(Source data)
=====
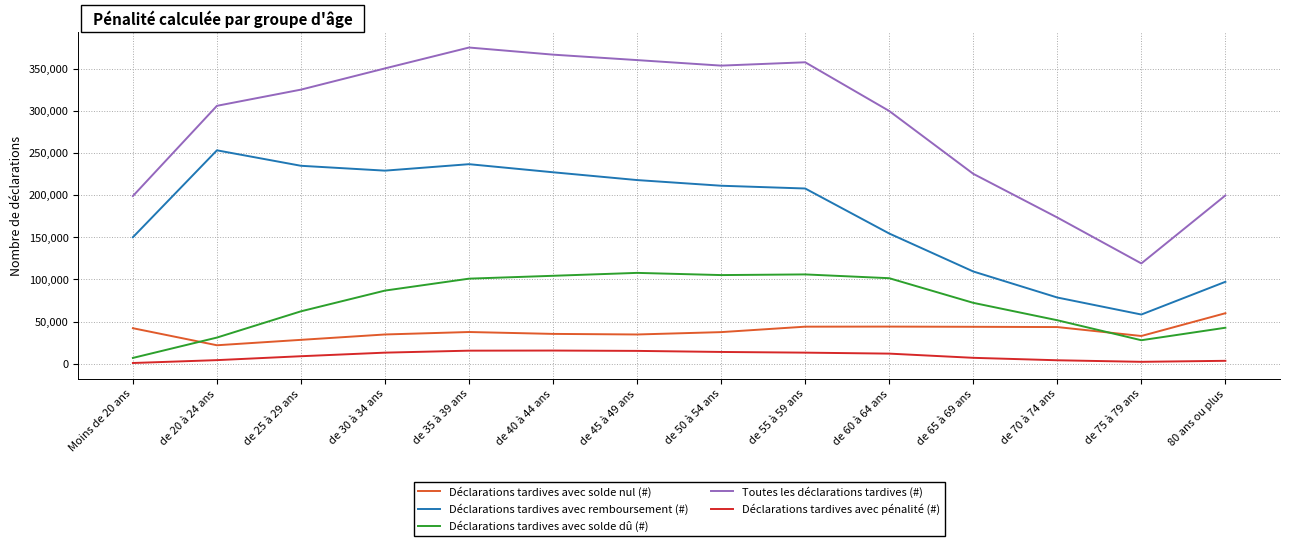

Which series has the widest spread of values?

Toutes les déclarations tardives (#)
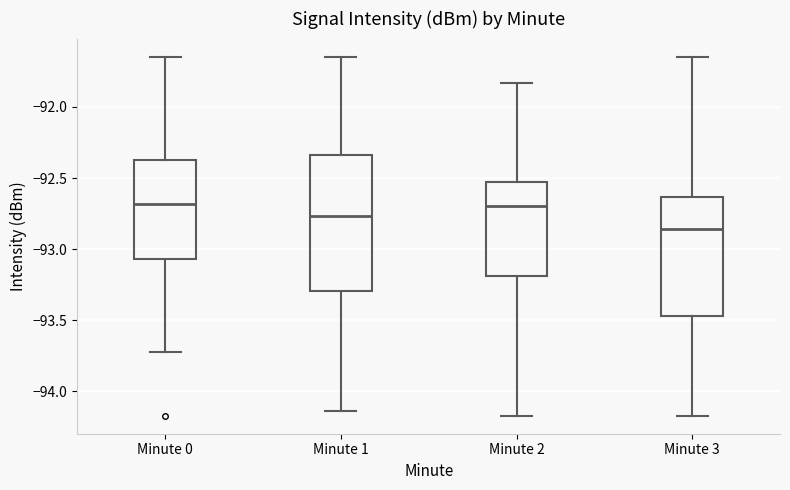

Where is the upper edge of the box for Minute 1 on the y-axis? The values are not printed on the chart, so give them approximately, as read against the axis.

-92.35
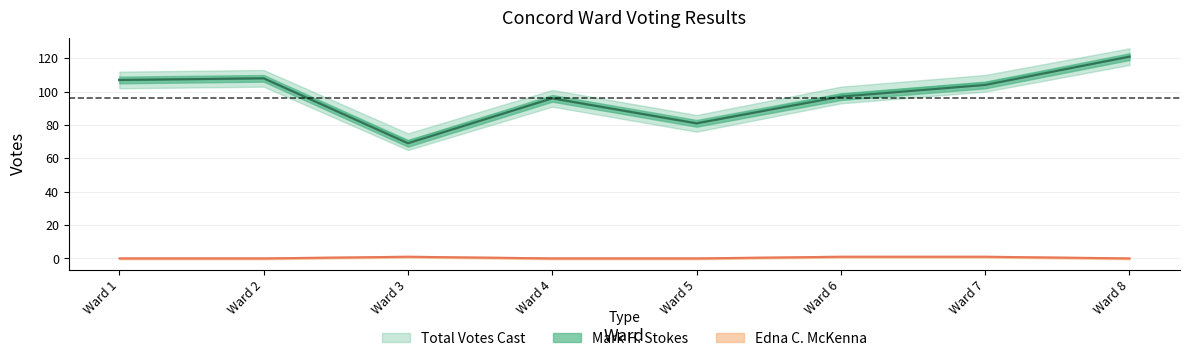

Between Ward 1 and Ward 5, which series saw the biggest shift?

Mark H. Stokes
=====
■ EXERCISE:
Please copy out every line of the items above word for word, leaving out the pictures.

■ OUTPUT:
Which series has the widest spread of values?

Toutes les déclarations tardives (#)

Where is the upper edge of the box for Minute 1 on the y-axis? The values are not printed on the chart, so give them approximately, as read against the axis.

-92.35

Between Ward 1 and Ward 5, which series saw the biggest shift?

Mark H. Stokes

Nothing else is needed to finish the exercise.